Joseph Bellows Gallery is pleased to present Reed Estabrook: American Roadside Monuments. This solo exhibition of vintage gelatin silver prints will run from October 23 thru November 27, 2021, in the gallery's Atrium space.  A reception with the artist will be held on Saturday, October 23rd, from 6-8 pm.

"American Roadside Monuments is really about a Yankee kid's encounter with the vastness of America and the American West. People of my generation would routinely travel across the country via automobile. I'd round-tripped it twice by the time I graduated college. But in 1971, in my first teaching job at the University of Illinois, I found myself on the prairie. I could look out my bedroom window and see the Panama Limited train headed south from Chicago to New Orleans. The tracks were six miles away: flat is an understatement. Every summer, we would escape the tyranny of green by driving west, and these structures became dominant.
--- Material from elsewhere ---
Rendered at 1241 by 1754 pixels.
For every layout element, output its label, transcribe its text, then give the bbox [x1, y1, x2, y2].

They are literally "MONUMENTS," often handmade, quintessentially American, linking one to the life and lives of that place, and standing dramatically against the blue of the sky. They embodied that wonderful shared experience of roaming and discovery." - Reed Estabrook.
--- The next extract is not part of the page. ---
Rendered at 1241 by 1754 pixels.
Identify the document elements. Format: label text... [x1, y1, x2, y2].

The show will also feature Estabrook's hand-colored photographs, a process by which he extends his photographic exploration. These hybrid prints give life by both mechanical and manual techniques. They freely and comfortably inhabit the controversial territory between painting and photography, continuing the formal conversation these two media have been engaged in since photography's inception. 
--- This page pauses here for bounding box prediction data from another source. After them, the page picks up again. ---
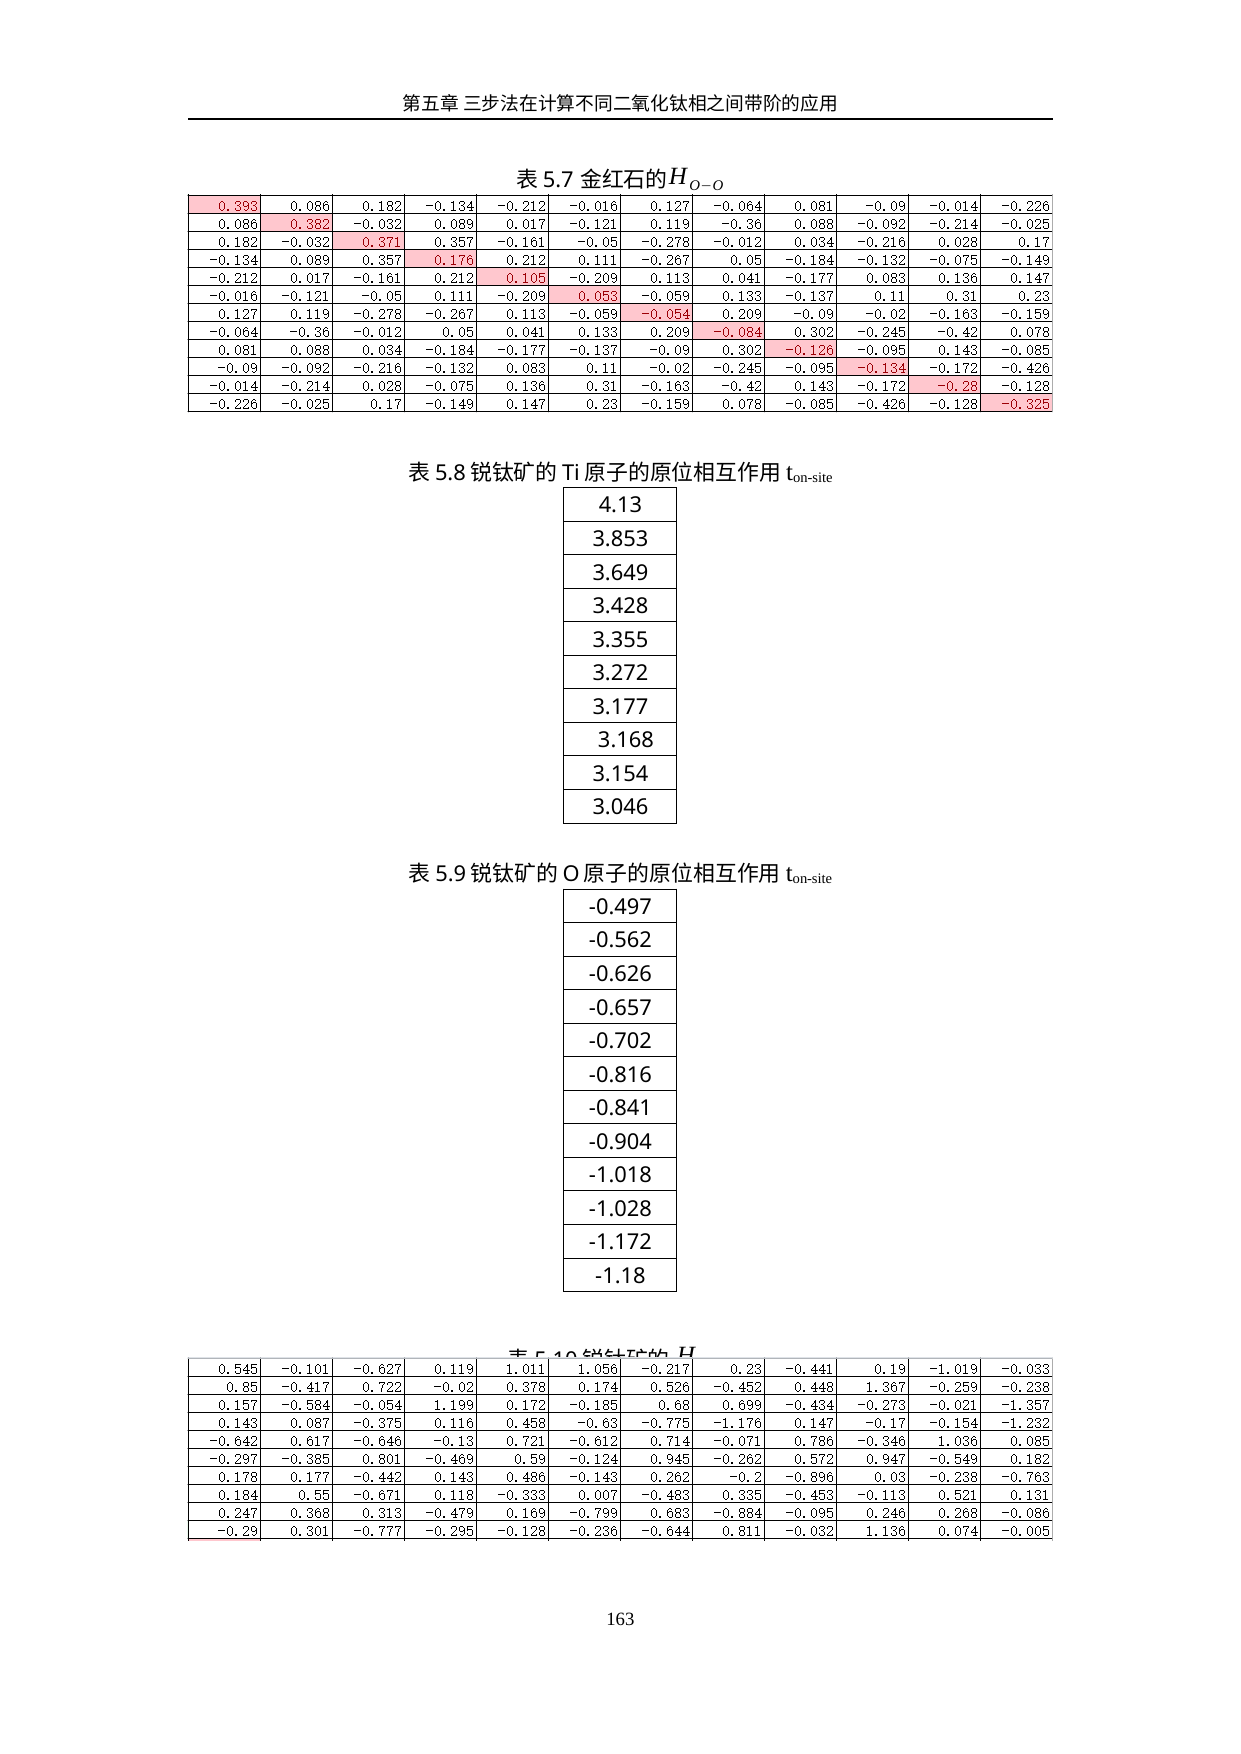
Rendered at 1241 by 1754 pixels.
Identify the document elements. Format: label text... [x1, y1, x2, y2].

table_cell -1.172 [564, 1225, 676, 1257]
table_cell -1.18 [564, 1259, 676, 1291]
table_cell 3.154 [564, 756, 676, 789]
table_cell -0.702 [564, 1024, 676, 1056]
table_cell -0.562 [564, 923, 676, 956]
table_cell -1.018 [564, 1158, 676, 1190]
table_header 4.13 [564, 488, 676, 521]
text 表 5.9锐钛矿的O原子的原位相互作用 ton-site [187, 856, 1053, 888]
table_cell 3.046 [564, 790, 676, 822]
picture [187, 194, 1053, 413]
table_cell 3.428 [564, 589, 676, 621]
table_cell -0.657 [564, 990, 676, 1023]
table_cell 3.272 [564, 656, 676, 688]
table_cell 3.649 [564, 555, 676, 588]
text 表 5.7 金红石的 [187, 162, 1053, 194]
table_cell -0.626 [564, 957, 676, 989]
table_cell 3.168 [564, 723, 676, 755]
picture [187, 1357, 1053, 1541]
table_cell 3.355 [564, 622, 676, 655]
table_cell -0.904 [564, 1124, 676, 1157]
text 表 5.8锐钛矿的Ti原子的原位相互作用 ton-site [187, 454, 1053, 487]
table_cell 3.177 [564, 689, 676, 722]
table_cell -0.841 [564, 1091, 676, 1123]
table_cell -1.028 [564, 1191, 676, 1224]
table_header -0.497 [564, 890, 676, 922]
text 表 5.10锐钛矿的 [187, 1324, 1053, 1357]
table_cell -0.816 [564, 1057, 676, 1090]
table_cell 3.853 [564, 522, 676, 554]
Reed Estabrook (American, b. Boston, 1944- ) studied with Harry Callahan at the Rhode Island School of Design (BFA, 1969) and with Ken Josephson at the School of the Art Institute of Chicago  (MFA, 1971). In 1974, he moved to the University of Northern Iowa to develop the photography program, and in 1983/84, he chaired the photography program at the Kansas City Art Institute. In 1984 he created a new degree program in photography at San Jose State University, initially developing the dual-track curriculum and most recently leading the transition to a fully realized digitally based program.

Estabrook has participated in numerous solo and group exhibitions, including The Great West: Real/Ideal (1977), Mirrors and Windows: American Photography Since 1960, The Museum of Modern Art, New York (1978; Attitudes, Photography in the 1970s (1978); and American Photography Today (1982). His work is including in the collections of the Museum of Modern Art, the Art Institute of Chicago, the Museum of Fine Arts, Houston, Fogg Art Museum, the J Paul Getty Museum, and the San Francisco Museum of Modern Art.